Restate the lines exactly, starting at the line that contains "table_cell [777, 1216, 1093, 1334]" and finishing with the final line of the records.

════════

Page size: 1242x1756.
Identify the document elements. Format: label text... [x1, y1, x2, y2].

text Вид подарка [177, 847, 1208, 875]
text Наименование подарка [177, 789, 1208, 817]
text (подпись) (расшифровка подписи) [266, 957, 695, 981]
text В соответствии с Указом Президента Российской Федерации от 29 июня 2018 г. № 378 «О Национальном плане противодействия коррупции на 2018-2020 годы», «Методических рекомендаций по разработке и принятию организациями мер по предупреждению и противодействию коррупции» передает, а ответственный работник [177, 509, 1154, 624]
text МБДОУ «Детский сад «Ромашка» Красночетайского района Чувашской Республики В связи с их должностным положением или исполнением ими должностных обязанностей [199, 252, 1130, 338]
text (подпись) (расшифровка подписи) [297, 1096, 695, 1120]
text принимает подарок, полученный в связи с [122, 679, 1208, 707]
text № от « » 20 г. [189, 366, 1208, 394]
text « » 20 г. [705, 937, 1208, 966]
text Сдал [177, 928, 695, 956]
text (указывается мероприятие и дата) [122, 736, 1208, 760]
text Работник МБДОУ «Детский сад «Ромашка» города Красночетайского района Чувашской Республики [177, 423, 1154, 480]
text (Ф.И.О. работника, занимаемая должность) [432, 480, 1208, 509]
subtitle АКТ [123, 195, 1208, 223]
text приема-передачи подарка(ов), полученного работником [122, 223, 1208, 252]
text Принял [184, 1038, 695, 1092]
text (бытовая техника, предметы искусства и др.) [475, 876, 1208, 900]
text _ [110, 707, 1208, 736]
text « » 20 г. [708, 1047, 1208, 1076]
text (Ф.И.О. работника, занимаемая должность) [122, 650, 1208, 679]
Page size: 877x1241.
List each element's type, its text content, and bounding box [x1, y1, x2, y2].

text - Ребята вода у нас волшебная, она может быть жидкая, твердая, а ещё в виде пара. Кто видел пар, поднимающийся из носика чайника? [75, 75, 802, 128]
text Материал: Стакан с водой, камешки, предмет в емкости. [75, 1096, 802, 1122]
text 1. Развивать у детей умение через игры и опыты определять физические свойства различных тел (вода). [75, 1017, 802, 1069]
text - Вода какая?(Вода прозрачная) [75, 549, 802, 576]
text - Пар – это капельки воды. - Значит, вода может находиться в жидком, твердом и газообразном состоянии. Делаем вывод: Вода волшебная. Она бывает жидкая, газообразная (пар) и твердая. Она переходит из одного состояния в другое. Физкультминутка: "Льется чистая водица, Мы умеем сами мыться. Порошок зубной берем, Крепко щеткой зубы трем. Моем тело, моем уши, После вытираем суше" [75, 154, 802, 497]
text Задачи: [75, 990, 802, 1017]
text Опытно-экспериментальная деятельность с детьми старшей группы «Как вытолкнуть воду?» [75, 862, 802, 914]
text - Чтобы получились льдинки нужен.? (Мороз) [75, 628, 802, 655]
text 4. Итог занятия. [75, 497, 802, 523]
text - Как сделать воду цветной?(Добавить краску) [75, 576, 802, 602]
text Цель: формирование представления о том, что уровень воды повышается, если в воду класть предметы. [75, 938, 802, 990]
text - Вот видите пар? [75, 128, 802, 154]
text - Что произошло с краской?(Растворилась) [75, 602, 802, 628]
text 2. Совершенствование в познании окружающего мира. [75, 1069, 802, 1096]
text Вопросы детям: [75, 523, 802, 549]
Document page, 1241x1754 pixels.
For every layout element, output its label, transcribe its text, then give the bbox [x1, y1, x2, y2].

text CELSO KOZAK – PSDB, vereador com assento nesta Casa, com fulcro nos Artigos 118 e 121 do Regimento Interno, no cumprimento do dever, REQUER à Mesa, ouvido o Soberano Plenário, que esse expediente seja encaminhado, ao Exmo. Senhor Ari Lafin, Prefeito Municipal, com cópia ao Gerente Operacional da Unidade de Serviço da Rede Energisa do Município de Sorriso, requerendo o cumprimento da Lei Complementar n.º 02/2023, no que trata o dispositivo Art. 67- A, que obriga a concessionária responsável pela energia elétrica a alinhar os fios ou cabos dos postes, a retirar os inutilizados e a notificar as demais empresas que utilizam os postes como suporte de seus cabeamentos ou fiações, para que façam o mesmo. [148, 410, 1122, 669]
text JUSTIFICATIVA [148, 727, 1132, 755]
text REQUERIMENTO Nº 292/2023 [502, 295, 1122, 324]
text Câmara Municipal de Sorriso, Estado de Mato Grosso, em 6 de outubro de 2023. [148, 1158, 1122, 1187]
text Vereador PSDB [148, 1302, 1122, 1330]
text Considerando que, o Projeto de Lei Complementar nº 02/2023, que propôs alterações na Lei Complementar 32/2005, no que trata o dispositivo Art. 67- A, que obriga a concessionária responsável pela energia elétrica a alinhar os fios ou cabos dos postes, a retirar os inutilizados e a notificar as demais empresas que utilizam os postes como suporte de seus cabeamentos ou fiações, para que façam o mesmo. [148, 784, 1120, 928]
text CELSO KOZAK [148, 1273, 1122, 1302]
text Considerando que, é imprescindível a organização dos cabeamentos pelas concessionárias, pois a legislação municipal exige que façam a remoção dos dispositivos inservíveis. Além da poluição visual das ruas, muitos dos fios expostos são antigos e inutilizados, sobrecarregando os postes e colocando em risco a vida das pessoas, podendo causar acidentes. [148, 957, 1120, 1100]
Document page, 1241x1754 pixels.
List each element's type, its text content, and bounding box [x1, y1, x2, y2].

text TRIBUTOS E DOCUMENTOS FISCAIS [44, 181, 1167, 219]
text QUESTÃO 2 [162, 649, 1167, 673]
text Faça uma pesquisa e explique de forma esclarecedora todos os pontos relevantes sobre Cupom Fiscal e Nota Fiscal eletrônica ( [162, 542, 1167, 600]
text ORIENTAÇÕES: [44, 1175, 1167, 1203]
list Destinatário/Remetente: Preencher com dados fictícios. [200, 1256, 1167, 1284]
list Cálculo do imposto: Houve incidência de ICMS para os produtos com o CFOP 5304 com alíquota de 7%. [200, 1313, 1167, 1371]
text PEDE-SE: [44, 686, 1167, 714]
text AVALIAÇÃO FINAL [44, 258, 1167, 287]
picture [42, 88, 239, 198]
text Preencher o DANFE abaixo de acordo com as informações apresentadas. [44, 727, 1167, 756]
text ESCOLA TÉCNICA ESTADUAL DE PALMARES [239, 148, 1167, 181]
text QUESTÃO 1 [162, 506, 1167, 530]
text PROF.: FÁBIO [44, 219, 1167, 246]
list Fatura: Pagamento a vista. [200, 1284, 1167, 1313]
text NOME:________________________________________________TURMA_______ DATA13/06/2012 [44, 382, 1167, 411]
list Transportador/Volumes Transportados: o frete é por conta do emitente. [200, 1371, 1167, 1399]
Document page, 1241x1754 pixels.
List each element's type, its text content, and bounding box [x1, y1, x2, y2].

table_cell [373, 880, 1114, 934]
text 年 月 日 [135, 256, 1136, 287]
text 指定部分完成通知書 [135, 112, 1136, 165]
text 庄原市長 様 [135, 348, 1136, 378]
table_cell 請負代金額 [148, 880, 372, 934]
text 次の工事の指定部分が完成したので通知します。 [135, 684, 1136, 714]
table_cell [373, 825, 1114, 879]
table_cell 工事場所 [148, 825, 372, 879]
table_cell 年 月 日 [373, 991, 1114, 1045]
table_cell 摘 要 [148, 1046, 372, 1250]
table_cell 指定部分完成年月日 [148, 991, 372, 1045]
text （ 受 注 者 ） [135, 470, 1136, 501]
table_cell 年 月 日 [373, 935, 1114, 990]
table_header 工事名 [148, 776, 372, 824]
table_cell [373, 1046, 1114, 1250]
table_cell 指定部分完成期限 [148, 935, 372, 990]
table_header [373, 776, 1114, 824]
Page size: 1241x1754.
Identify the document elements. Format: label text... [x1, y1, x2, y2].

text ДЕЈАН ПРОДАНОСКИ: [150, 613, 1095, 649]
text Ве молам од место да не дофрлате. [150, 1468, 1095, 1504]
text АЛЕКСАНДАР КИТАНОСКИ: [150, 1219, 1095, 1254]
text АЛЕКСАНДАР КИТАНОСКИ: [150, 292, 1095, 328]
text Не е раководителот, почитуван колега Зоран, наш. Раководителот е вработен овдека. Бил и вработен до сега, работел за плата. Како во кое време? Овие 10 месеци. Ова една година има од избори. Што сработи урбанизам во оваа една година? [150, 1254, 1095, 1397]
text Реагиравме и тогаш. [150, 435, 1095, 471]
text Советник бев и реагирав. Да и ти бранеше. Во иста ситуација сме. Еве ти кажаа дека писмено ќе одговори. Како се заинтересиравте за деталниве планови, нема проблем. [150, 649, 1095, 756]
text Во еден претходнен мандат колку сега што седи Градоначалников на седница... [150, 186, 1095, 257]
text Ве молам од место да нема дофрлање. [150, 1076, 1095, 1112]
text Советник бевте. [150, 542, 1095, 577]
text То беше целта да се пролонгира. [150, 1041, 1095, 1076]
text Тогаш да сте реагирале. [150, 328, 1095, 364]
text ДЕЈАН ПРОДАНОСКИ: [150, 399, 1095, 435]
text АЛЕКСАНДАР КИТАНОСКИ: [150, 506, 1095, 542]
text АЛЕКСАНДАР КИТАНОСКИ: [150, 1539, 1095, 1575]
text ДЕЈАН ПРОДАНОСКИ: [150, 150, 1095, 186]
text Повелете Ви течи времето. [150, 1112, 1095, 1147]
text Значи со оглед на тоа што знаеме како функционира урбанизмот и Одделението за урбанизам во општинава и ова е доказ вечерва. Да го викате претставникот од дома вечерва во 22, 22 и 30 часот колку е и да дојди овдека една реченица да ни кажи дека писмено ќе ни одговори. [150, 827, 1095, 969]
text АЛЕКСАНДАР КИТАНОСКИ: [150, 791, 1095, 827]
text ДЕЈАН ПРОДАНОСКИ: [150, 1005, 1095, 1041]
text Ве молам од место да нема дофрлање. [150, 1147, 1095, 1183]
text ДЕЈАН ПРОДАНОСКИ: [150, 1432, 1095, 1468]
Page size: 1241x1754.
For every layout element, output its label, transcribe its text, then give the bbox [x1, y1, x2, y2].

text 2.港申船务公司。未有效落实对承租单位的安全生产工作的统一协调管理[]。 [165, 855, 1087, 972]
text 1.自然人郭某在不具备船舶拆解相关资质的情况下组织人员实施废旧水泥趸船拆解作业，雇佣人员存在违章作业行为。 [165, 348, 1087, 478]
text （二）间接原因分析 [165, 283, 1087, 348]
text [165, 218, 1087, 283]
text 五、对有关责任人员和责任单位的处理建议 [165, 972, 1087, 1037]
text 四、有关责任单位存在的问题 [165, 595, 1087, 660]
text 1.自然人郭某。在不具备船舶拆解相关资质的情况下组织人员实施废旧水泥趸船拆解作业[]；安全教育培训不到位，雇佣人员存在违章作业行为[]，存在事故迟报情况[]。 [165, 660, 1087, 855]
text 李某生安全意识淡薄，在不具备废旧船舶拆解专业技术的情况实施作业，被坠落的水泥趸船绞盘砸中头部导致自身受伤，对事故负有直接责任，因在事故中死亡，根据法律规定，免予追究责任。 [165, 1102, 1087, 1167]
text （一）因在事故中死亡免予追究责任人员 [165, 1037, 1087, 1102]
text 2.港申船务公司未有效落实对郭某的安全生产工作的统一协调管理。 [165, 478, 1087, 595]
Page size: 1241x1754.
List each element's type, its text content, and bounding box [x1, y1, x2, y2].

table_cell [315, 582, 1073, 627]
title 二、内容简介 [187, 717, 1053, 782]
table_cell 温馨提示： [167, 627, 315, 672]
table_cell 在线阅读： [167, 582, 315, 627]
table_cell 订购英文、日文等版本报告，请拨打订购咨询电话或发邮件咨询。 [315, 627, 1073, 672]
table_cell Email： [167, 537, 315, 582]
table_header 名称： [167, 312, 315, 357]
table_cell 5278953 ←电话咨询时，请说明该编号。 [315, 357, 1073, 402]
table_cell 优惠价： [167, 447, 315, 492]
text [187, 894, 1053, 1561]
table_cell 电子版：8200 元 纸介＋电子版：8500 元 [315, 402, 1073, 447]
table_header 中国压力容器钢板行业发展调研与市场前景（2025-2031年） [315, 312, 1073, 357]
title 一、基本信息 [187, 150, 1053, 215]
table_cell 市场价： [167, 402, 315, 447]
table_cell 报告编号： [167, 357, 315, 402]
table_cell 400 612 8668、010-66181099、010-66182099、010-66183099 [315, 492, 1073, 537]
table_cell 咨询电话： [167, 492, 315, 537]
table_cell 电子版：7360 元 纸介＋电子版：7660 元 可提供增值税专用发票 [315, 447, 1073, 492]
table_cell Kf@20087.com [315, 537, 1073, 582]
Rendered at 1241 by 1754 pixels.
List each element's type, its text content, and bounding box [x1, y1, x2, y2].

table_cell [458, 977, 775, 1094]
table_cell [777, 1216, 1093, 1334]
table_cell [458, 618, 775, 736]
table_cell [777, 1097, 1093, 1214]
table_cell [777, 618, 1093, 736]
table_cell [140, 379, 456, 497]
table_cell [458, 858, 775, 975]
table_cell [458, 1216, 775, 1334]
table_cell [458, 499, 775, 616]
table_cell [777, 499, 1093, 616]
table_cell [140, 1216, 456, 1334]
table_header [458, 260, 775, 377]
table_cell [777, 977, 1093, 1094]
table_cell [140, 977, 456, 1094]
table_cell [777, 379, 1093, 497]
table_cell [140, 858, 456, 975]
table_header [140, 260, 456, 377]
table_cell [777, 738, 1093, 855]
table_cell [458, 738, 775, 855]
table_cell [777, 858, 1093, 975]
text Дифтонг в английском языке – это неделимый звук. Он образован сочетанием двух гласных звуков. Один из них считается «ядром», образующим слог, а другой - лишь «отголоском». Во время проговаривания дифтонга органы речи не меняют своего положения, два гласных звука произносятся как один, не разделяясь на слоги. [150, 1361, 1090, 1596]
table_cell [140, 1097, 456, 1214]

════════

- [RESULT FOR THIS TASK]
table_cell [777, 1216, 1093, 1334]
table_cell [458, 618, 775, 736]
table_cell [777, 1097, 1093, 1214]
table_cell [777, 618, 1093, 736]
table_cell [140, 379, 456, 497]
table_cell [458, 858, 775, 975]
table_cell [458, 1216, 775, 1334]
table_cell [458, 499, 775, 616]
table_cell [777, 499, 1093, 616]
table_cell [140, 1216, 456, 1334]
table_header [458, 260, 775, 377]
table_cell [777, 977, 1093, 1094]
table_cell [140, 977, 456, 1094]
table_cell [777, 379, 1093, 497]
table_cell [140, 858, 456, 975]
table_header [140, 260, 456, 377]
table_cell [777, 738, 1093, 855]
table_cell [458, 738, 775, 855]
table_cell [777, 858, 1093, 975]
text Дифтонг в английском языке – это неделимый звук. Он образован сочетанием двух гласных звуков. Один из них считается «ядром», образующим слог, а другой - лишь «отголоском». Во время проговаривания дифтонга органы речи не меняют своего положения, два гласных звука произносятся как один, не разделяясь на слоги. [150, 1361, 1090, 1596]
table_cell [140, 1097, 456, 1214]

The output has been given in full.